Work required » Where a line below includes the word "linkedin", copy that line.

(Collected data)
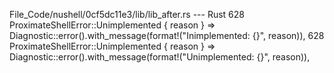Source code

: File_Code/nushell/0cf5dc11e3/lib/lib_after.rs --- Rust
628             ProximateShellError::Unimplemented { reason } => Diagnostic::error().with_message(format!("Inimplemented: {}", reason)),                     628             ProximateShellError::Unimplemented { reason } => Diagnostic::error().with_message(format!("Unimplemented: {}", reason)),

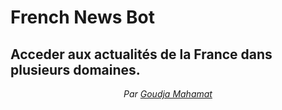 # French News Bot

## Acceder aux actualités de la  France dans plusieurs domaines.



<p align='center'><em>Par <a href='https://www.linkedin.com/in/goudja-mahamat'>Goudja Mahamat </a></em></p>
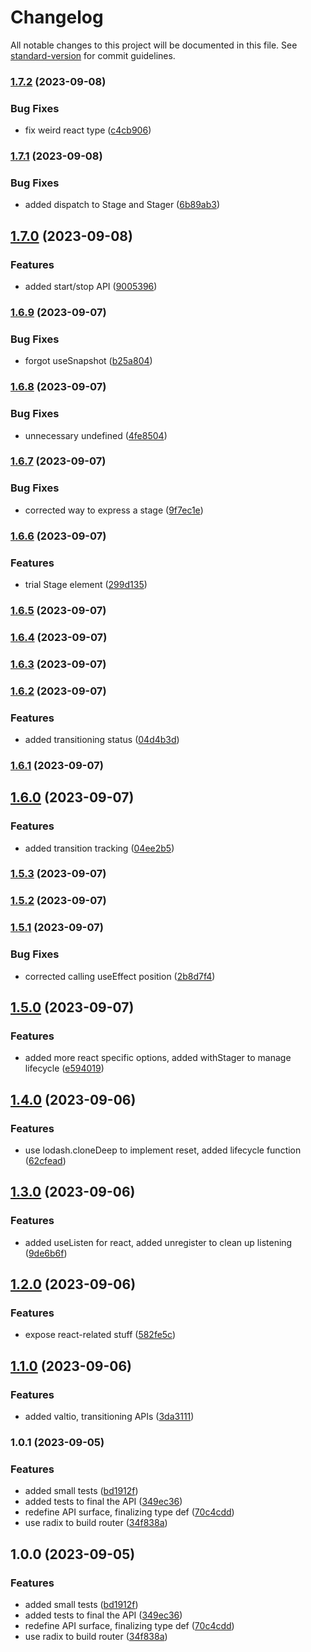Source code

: # Changelog

All notable changes to this project will be documented in this file. See [standard-version](https://github.com/conventional-changelog/standard-version) for commit guidelines.

### [1.7.2](https://github.com/silenteer/use-stage/compare/use-stager1.7.1...use-stager1.7.2) (2023-09-08)


### Bug Fixes

* fix weird react type ([c4cb906](https://github.com/silenteer/use-stage/commit/c4cb9061c64975419924b668748a796d3b6b9047))

### [1.7.1](https://github.com/silenteer/use-stage/compare/use-stager1.7.0...use-stager1.7.1) (2023-09-08)


### Bug Fixes

* added dispatch to Stage and Stager ([6b89ab3](https://github.com/silenteer/use-stage/commit/6b89ab38a4905dd81609e554364b76067470c461))

## [1.7.0](https://github.com/silenteer/use-stage/compare/use-stager1.6.9...use-stager1.7.0) (2023-09-08)


### Features

* added start/stop API ([9005396](https://github.com/silenteer/use-stage/commit/9005396da35c3bc78625f1660e939bd95692874c))

### [1.6.9](https://github.com/silenteer/use-stage/compare/use-stager1.6.8...use-stager1.6.9) (2023-09-07)


### Bug Fixes

* forgot useSnapshot ([b25a804](https://github.com/silenteer/use-stage/commit/b25a8040ec3aa99fbbdfca91f104f8fa7b102c1a))

### [1.6.8](https://github.com/silenteer/use-stage/compare/use-stager1.6.7...use-stager1.6.8) (2023-09-07)


### Bug Fixes

* unnecessary undefined ([4fe8504](https://github.com/silenteer/use-stage/commit/4fe85045c232e3eb24b7eb620ab508b2592e19cd))

### [1.6.7](https://github.com/silenteer/use-stage/compare/use-stager1.6.6...use-stager1.6.7) (2023-09-07)


### Bug Fixes

* corrected way to express a stage ([9f7ec1e](https://github.com/silenteer/use-stage/commit/9f7ec1e507b2d22b223896cdf17177aa3c13aa67))

### [1.6.6](https://github.com/silenteer/use-stage/compare/use-stager1.6.5...use-stager1.6.6) (2023-09-07)


### Features

* trial Stage element ([299d135](https://github.com/silenteer/use-stage/commit/299d135e86e5344390d8ccbcc1acbc39eb893a44))

### [1.6.5](https://github.com/silenteer/use-stage/compare/use-stager1.6.4...use-stager1.6.5) (2023-09-07)

### [1.6.4](https://github.com/silenteer/use-stage/compare/use-stager1.6.3...use-stager1.6.4) (2023-09-07)

### [1.6.3](https://github.com/silenteer/use-stage/compare/use-stager1.6.2...use-stager1.6.3) (2023-09-07)

### [1.6.2](https://github.com/silenteer/use-stage/compare/use-stager1.6.1...use-stager1.6.2) (2023-09-07)


### Features

* added transitioning status ([04d4b3d](https://github.com/silenteer/use-stage/commit/04d4b3d61f15754bd7604092d2e502fdbe9279dc))

### [1.6.1](https://github.com/silenteer/use-stage/compare/use-stager1.6.0...use-stager1.6.1) (2023-09-07)

## [1.6.0](https://github.com/silenteer/use-stage/compare/use-stager1.5.3...use-stager1.6.0) (2023-09-07)


### Features

* added transition tracking ([04ee2b5](https://github.com/silenteer/use-stage/commit/04ee2b54ec4ee591196bc0e19e2e56cb04aa3b3e))

### [1.5.3](https://github.com/silenteer/use-stage/compare/use-stager1.5.2...use-stager1.5.3) (2023-09-07)

### [1.5.2](https://github.com/silenteer/use-stage/compare/use-stager1.5.1...use-stager1.5.2) (2023-09-07)

### [1.5.1](https://github.com/silenteer/use-stage/compare/use-stager1.5.0...use-stager1.5.1) (2023-09-07)


### Bug Fixes

* corrected calling useEffect position ([2b8d7f4](https://github.com/silenteer/use-stage/commit/2b8d7f4a2098c12255dfe5d2772c357f85886d68))

## [1.5.0](https://github.com/silenteer/use-stage/compare/use-stager1.4.0...use-stager1.5.0) (2023-09-07)


### Features

* added more react specific options, added withStager to manage lifecycle ([e594019](https://github.com/silenteer/use-stage/commit/e5940195205823e9810555ef2e1395821a3b3719))

## [1.4.0](https://github.com/silenteer/use-stage/compare/use-stager1.3.0...use-stager1.4.0) (2023-09-06)


### Features

* use lodash.cloneDeep to implement reset, added lifecycle function ([62cfead](https://github.com/silenteer/use-stage/commit/62cfead70bede196d8d99f0314061378feca7d7e))

## [1.3.0](https://github.com/silenteer/use-stage/compare/use-stager1.2.0...use-stager1.3.0) (2023-09-06)


### Features

* added useListen for react, added unregister to clean up listening ([9de6b6f](https://github.com/silenteer/use-stage/commit/9de6b6f63cab5e18a6225b7ce586910f86ea7bae))

## [1.2.0](https://github.com/silenteer/use-stage/compare/use-stager1.1.0...use-stager1.2.0) (2023-09-06)


### Features

* expose react-related stuff ([582fe5c](https://github.com/silenteer/use-stage/commit/582fe5c0c5d0e0545ad5e617963ea0e4c7cb6a3e))

## [1.1.0](https://github.com/silenteer/use-stage/compare/use-stager1.0.1...use-stager1.1.0) (2023-09-06)


### Features

* added valtio, transitioning APIs ([3da3111](https://github.com/silenteer/use-stage/commit/3da311175bbc5007a9a4f2c8a7437d5796838a1d))

### 1.0.1 (2023-09-05)


### Features

* added small tests ([bd1912f](https://github.com/silenteer/use-stage/commit/bd1912f3a2cc7d185339e787847996bbb3591176))
* added tests to final the API ([349ec36](https://github.com/silenteer/use-stage/commit/349ec36fb1a304d13288de1231469c1c4b0f8a4f))
* redefine API surface, finalizing type def ([70c4cdd](https://github.com/silenteer/use-stage/commit/70c4cdd74119864f59a68993cc35612752088a53))
* use radix to build router ([34f838a](https://github.com/silenteer/use-stage/commit/34f838aa29ec52e33d7aa076cd9eb278905906c7))

## 1.0.0 (2023-09-05)


### Features

* added small tests ([bd1912f](https://github.com/silenteer/use-stage/commit/bd1912f3a2cc7d185339e787847996bbb3591176))
* added tests to final the API ([349ec36](https://github.com/silenteer/use-stage/commit/349ec36fb1a304d13288de1231469c1c4b0f8a4f))
* redefine API surface, finalizing type def ([70c4cdd](https://github.com/silenteer/use-stage/commit/70c4cdd74119864f59a68993cc35612752088a53))
* use radix to build router ([34f838a](https://github.com/silenteer/use-stage/commit/34f838aa29ec52e33d7aa076cd9eb278905906c7))
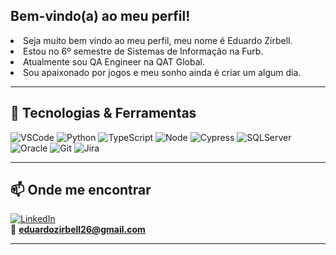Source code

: ## Bem-vindo(a) ao meu perfil!

<li>
 Seja muito bem vindo ao meu perfil, meu nome é Eduardo Zirbell.
</li>
<li>
 Estou no 6º semestre de Sistemas de Informação na Furb.
</li>
<li>
 Atualmente sou QA Engineer na QAT Global.
</li>
<li>
 Sou apaixonado por jogos e meu sonho ainda é criar um algum dia.
</li>

- - -

## 🚀 Tecnologias & Ferramentas
![VSCode](https://img.shields.io/badge/VS_Code-007ACC?logo=visual-studio-code&logoColor=white&style=for-the-badge)
![Python](https://img.shields.io/badge/-Python-3776AB?logo=python&logoColor=white&style=for-the-badge)
![TypeScript](https://img.shields.io/badge/TypeScript-007ACC?logo=typescript&logoColor=white&style=for-the-badge)
![Node](https://img.shields.io/badge/Node.js-43853D?logo=node.js&logoColor=white&style=for-the-badge)
![Cypress](https://img.shields.io/badge/-Cypress-17202C?logo=cypress&logoColor=white&style=for-the-badge)
![SQLServer](https://img.shields.io/badge/Microsoft_SQL_Server-CC2927?logo=microsoft-sql-server&logoColor=white&style=for-the-badge)
![Oracle](https://img.shields.io/badge/-Oracle%20Database-F80000?logo=oracle&logoColor=white&style=for-the-badge)
![Git](https://img.shields.io/badge/-Git-F05032?logo=git&logoColor=white&style=for-the-badge)
![Jira](https://img.shields.io/badge/-Jira-0052CC?logo=jira&logoColor=white&style=for-the-badge)

---

## 📫 Onde me encontrar
[![LinkedIn](https://img.shields.io/badge/-LinkedIn-0A66C2?logo=linkedin&logoColor=white)](https://www.linkedin.com/in/eduardozirbell)  
📧 **eduardozirbell26@gmail.com**

---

Response area »
<p align='center'><em>Par <a href='https://www.linkedin.com/in/goudja-mahamat'>Goudja Mahamat </a></em></p>
[![LinkedIn](https://img.shields.io/badge/-LinkedIn-0A66C2?logo=linkedin&logoColor=white)](https://www.linkedin.com/in/eduardozirbell)  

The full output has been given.